Le Président a dit qu’il ne serre pas de mains. Il est germophobe. Mais ses tweets révèlent que son cœur n’est pas sain. Il retweete des commentaires de sites de nationalistes blancs au grand plaisir de ces supporteurs qui s’affichent en public brandissant des croix gammées et des drapeaux confédérés sans comprendre que ces deux symboles représentent ce qui arrive quand les nationalistes blancs prennent leurs convictions de supériorité raciale sur le champ de bataille. Des millions de personnes meurent. Et ils perdent.
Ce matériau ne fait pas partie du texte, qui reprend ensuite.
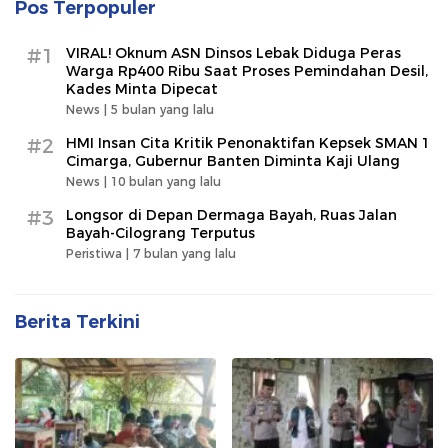
Pos Terpopuler
#1
VIRAL! Oknum ASN Dinsos Lebak Diduga Peras
Warga Rp400 Ribu Saat Proses Pemindahan Desil,
Kades Minta Dipecat
News |
5 bulan yang lalu
#2
HMI Insan Cita Kritik Penonaktifan Kepsek SMAN 1
Cimarga, Gubernur Banten Diminta Kaji Ulang
News |
10 bulan yang lalu
#3
Longsor di Depan Dermaga Bayah, Ruas Jalan
Bayah-Cilograng Terputus
Peristiwa |
7 bulan yang lalu
Berita Terkini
Les intellectuels, de droite et de gauche, qui ont accès aux médias se doivent de trouver des excuses à ceux qui ont voté pour Donald Trump. Selon une étude de Science Magazine, il s’agit d’une anxiété raciale, plus qu’économique, qui explique leurs votes.
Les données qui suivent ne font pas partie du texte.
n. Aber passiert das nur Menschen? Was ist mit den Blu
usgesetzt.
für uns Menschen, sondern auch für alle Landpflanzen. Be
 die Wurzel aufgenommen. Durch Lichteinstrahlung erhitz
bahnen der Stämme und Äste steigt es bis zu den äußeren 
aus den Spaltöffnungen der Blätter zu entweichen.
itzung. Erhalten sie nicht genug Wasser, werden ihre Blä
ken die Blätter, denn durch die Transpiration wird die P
Une fois de temps en temps, une personnalité politique laisse échapper les aspirations du nationalisme blanc. Ken Turnage, un représentant officiel d’une ville californienne, a dit que le Covid-19 devrait continuer son cours, tuant les personnes âgées et les sans-abri afin de «résoudre un problème qui représente un lourd fardeau sur notre société». Celles-ci ne sont pas des opinions farfelues et elles sont partagées par des membres de l’establishment américain, à en juger l’accueil très favorable du livre The Bell Curve («la Courbe en cloche») de Charles Murray, qui revendique que les Noirs sont intellectuellement inférieurs aux Blancs.
Certaines de nos revues d’opinions de renom telles que The New Republic, The New York Times Book Review, et The National Review ont soutenu ce livre. Ce dernier a été financé par le fonds Pioneer (Pioneer Fund), fondé par Wickliffe Preston Draper, qui avait un intérêt pour le mouvement eugénique qui s’est plus tard affirmé après sa visite en Allemagne nazie en 1935. D’ailleurs, un de ces amis proches fut pendu à Nuremberg. Cette puanteur des Etats-Unis ne provient pas uniquement des corps des défunts, mais aussi des esprits des leaders américains.
En proportions, il y a trois fois plus de morts du covid chez les Afro-américains qu'ailleurs. En France, la Seine Saint-Denis a connu une surmortalité exceptionnelle. Sans occulter le problème des violences policières, dans des contextes très différents comme le rappelle la tribune ci-dessus, le problème est beaucoup plus large à l'évidence que celui-ci. e déplore que l'activisme politique soit éventuellement dévoyé dans une espèce de culture du buzz, où des Geoffroy de Lagasnerie (pas de méprise, nulle essentialisation sur le nom ici) se chargent de donner un cadre réflexif.
La présentation de son ouvrage écrit avec Assa Traoré pose problème from the get-go à mon avis d'un point de vue rhétorique :
Citation:
La France a un problème avec la police et la gendarmerie : ça fait partie du Combat Adama. La jeunesse fait partie du Combat Adama. L’école fait partie du Combat Adama. Le racisme fait partie du Combat Adama. La démocratie et la justice font partie du Combat Adama. »
On est dans le slogan assené mais où les problèmes convergent vers le combat Adama, alors que le combat Adama n'est qu'une partie du faisceau).